Page MenuHomePhabricator

[AMDGPU] Fix delay alu for VOPD with src2acc

Authored by Joe_Nash on Oct 24 2022, 10:59 AM.



V_FMAC_F32 and V_DOT2C_F32_F16 have a dummy src2 operand tied to vdst to
inform passes that the instructions read the dst operand. The VOPD
versions of these instructions lacked the dummy operand, which was a
problem for inserting s_delay_alu.
Introduce the dummy src2 operand on the VOPD versions, and fix the VOPD operand
tracking logic to account for it.

Diff Detail

Event Timeline

Joe_Nash created this revision.Oct 24 2022, 10:59 AM
Herald added a project: Restricted Project. · View Herald TranscriptOct 24 2022, 10:59 AM
Joe_Nash requested review of this revision.Oct 24 2022, 10:59 AM
Herald added a project: Restricted Project. · View Herald TranscriptOct 24 2022, 10:59 AM
dp added a comment.Oct 24 2022, 12:32 PM

Overall looks fine, but I want somebody to look at codegen changes. You could leave MC code refactoring to me (but I'm not sure if I'll be able to improve code that much).


This may be moved out of the loop (together with CInfo.hasSrc2Acc()).


hasRegularSrcOperand looks counterintuitive now because tied src2 is actually a quite special operand. Counting this operand in ComponentProps.SrcOperandsNum is also debatable. Maybe handling this operand explicitly would make code more clear. It will also make error position correct. But it will require changes in parser and codegen which I believe you tried to avoid.


I believe this change may be avoided by making ComponentLayout a subclass of ComponentProps.


It's a pity.

foad added inline comments.Oct 25 2022, 3:22 AM

Maybe const auto & here and on the declaration of InstInfo?


Don't need any of these trailing underscores.

foad added a comment.Oct 25 2022, 3:24 AM

Overall looks fine, but I want somebody to look at codegen changes.

The changes in test/CodeGen/AMDGPU/vopd-src2acc-delay.mir are good.

dp added inline comments.Oct 25 2022, 6:20 AM

You are right, but I'm not sure if ... : Kind(Kind), ... is a good and clear style.

dp accepted this revision.Oct 25 2022, 7:28 AM

LGTM (with or without MC code corrections).


I think these two lines are too long even for td files.

This revision is now accepted and ready to land.Oct 25 2022, 7:28 AM
foad added inline comments.Oct 25 2022, 7:40 AM

It is ubiquitous, and I think it's much better than inventing lots of different conventions (like trailing underscore) to make the argument name different frmo the field name.

Joe_Nash updated this revision to Diff 470508.Oct 25 2022, 8:05 AM
Joe_Nash marked 6 inline comments as done.

use const auto &, hoist loop invariant code, shorten td line length, delete parameter name underscores

Thanks for the comments. I will plan to land this after rebasing and testing, and leave aside the remaining refactoring opportunities for now.
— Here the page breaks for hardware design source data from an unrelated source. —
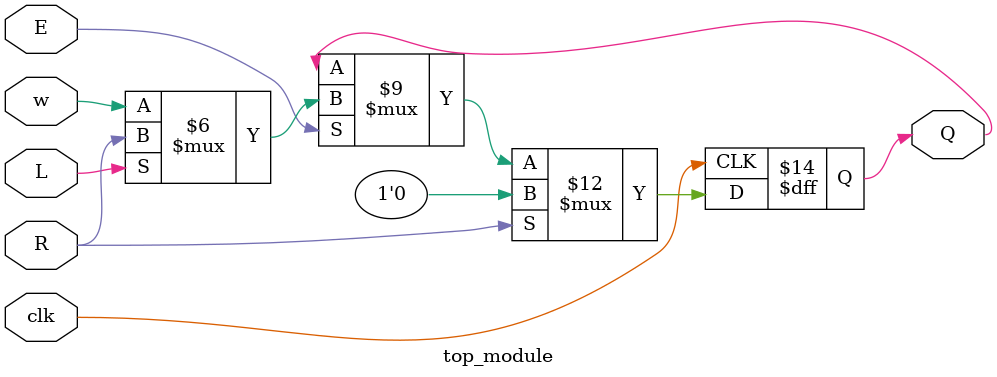
<source format=sv>
module top_module (
	input clk,
	input w,
	input R,
	input E,
	input L,
	output reg Q
);

always @(posedge clk) begin
	if (R == 1'b1) begin
		Q <= 1'b0;
	end else if (E == 1'b0) begin
		Q <= Q;
	end else if (L == 1'b1) begin
		Q <= R;
	end else begin
		Q <= w;
	end
end

endmodule

</source>
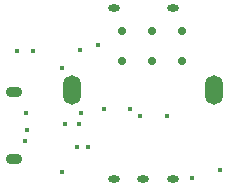
<source format=gbr>
%TF.GenerationSoftware,Altium Limited,Altium Designer,20.1.8 (145)*%
G04 Layer_Color=0*
%FSLAX44Y44*%
%MOMM*%
%TF.SameCoordinates,E4642572-F947-42A3-9A2D-1DA0FD0549A1*%
%TF.FilePolarity,Positive*%
%TF.FileFunction,Plated,1,2,PTH,Drill*%
%TF.Part,Single*%
G01*
G75*
%TA.AperFunction,ComponentDrill*%
%ADD61O,1.4000X0.9000*%
%ADD62C,0.7000*%
%ADD63O,1.5000X2.5000*%
%ADD64O,1.0000X0.6000*%
%TA.AperFunction,ViaDrill,NotFilled*%
%ADD65C,0.4000*%
D61*
X10044581Y10081085D02*
D03*
Y10024484D02*
D03*
D62*
X10187476Y10107590D02*
D03*
X10162076D02*
D03*
X10136677D02*
D03*
X10187476Y10132990D02*
D03*
X10136677D02*
D03*
X10162076D02*
D03*
D63*
X10214232Y10082476D02*
D03*
X10094232D02*
D03*
D64*
X10129232Y10152476D02*
D03*
X10179232D02*
D03*
X10154232Y10007476D02*
D03*
X10129232D02*
D03*
X10179232D02*
D03*
D65*
X10085748Y10101782D02*
D03*
X10061070Y10115485D02*
D03*
X10047409Y10115739D02*
D03*
X10100889Y10116795D02*
D03*
X10195409Y10008148D02*
D03*
X10088052Y10054219D02*
D03*
X10100187Y10054145D02*
D03*
X10085718Y10013118D02*
D03*
X10055439Y10049109D02*
D03*
X10120878Y10066966D02*
D03*
X10055342Y10063311D02*
D03*
X10098417Y10034683D02*
D03*
X10107143D02*
D03*
X10053716Y10039785D02*
D03*
X10174210Y10060466D02*
D03*
X10151777D02*
D03*
X10218845Y10015436D02*
D03*
X10115812Y10120586D02*
D03*
X10142632Y10066966D02*
D03*
X10101825Y10063285D02*
D03*
%TF.MD5,51dc695ead9bd52930ebc22729a6ac8f*%
M02*

</source>
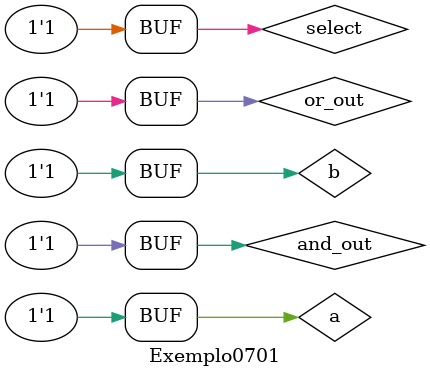
<source format=v>
/*
* Aluno: Henrique Augusto Rodrigues
* Matricula: 675263
* Arquitetura 1 - Tarde
* Guia_07  Exemplo 0701.
*/
module mux (output out_and, out_or, input in_and, in_or, select);

//wires
wire not_select;


//portas
not NOT1 (not_select, select);
and AND1 (out_and, in_and, select);
and AND2 (out_or, in_or, not_select);

endmodule

module Exemplo0701;

//definicoes

reg a, b, select;
wire and_out, or_out, mux_and, mux_or;

and AND1 (and_out, a, b);
or OR1 (or_out, a, b);

mux MUX1(mux_and, mux_or, and_out, or_out, select);

initial
begin: main
$display("Exemplo_0701");
$display("675263 - Henrique Augusto Rodrigues");
$display(" a  b  select s_and s_or");

a=1'b0; b=1'b0; select=1'b0;

//monitor
#1 $monitor(" %b  %b     %b     %b    %b", a, b, select, mux_and, mux_or);

#1 a=1'b0; b=1'b1; select=1'b0;
#1 a=1'b1; b=1'b0; select=1'b0;
#1 a=1'b1; b=1'b1; select=1'b0;
#1 a=1'b0; b=1'b0; select=1'b1;
#1 a=1'b0; b=1'b1; select=1'b1;
#1 a=1'b1; b=1'b0; select=1'b1;
#1 a=1'b1; b=1'b1; select=1'b1;

end
endmodule

</source>
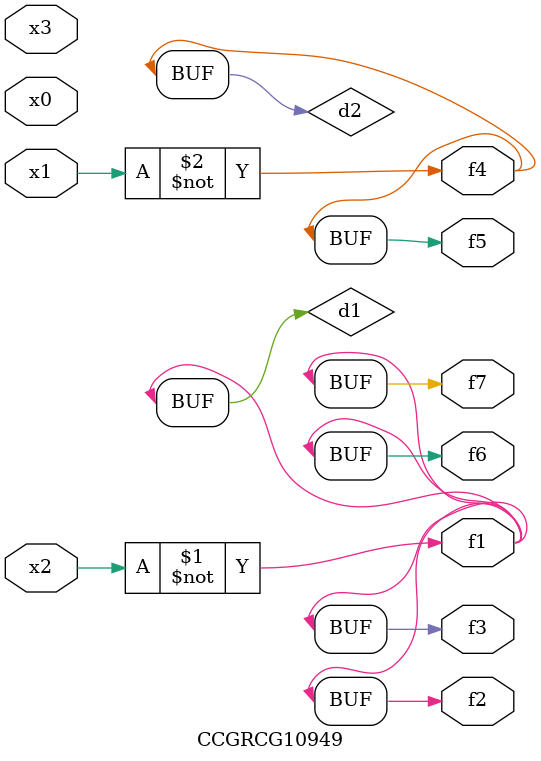
<source format=v>
module CCGRCG10949(
	input x0, x1, x2, x3,
	output f1, f2, f3, f4, f5, f6, f7
);

	wire d1, d2;

	xnor (d1, x2);
	not (d2, x1);
	assign f1 = d1;
	assign f2 = d1;
	assign f3 = d1;
	assign f4 = d2;
	assign f5 = d2;
	assign f6 = d1;
	assign f7 = d1;
endmodule

</source>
Yes, I have tried to avoid special case code in the parser and codegen. Counting the operand in SrcOperandsNum is indeed debatable but it is a standard tied operand from a CodeGen perspective and the VOPD rules are the same for dst and src2, so it works out cleanly. I'm open to an NFC (except for error caret position) refactor in the future.


It seems natural to delete ComponentLayout and incorporate its functionaliy into ComponentInfo. I'd prefer that was in a separate patch.

This revision was landed with ongoing or failed builds.Oct 25 2022, 10:11 AM
This revision was automatically updated to reflect the committed changes.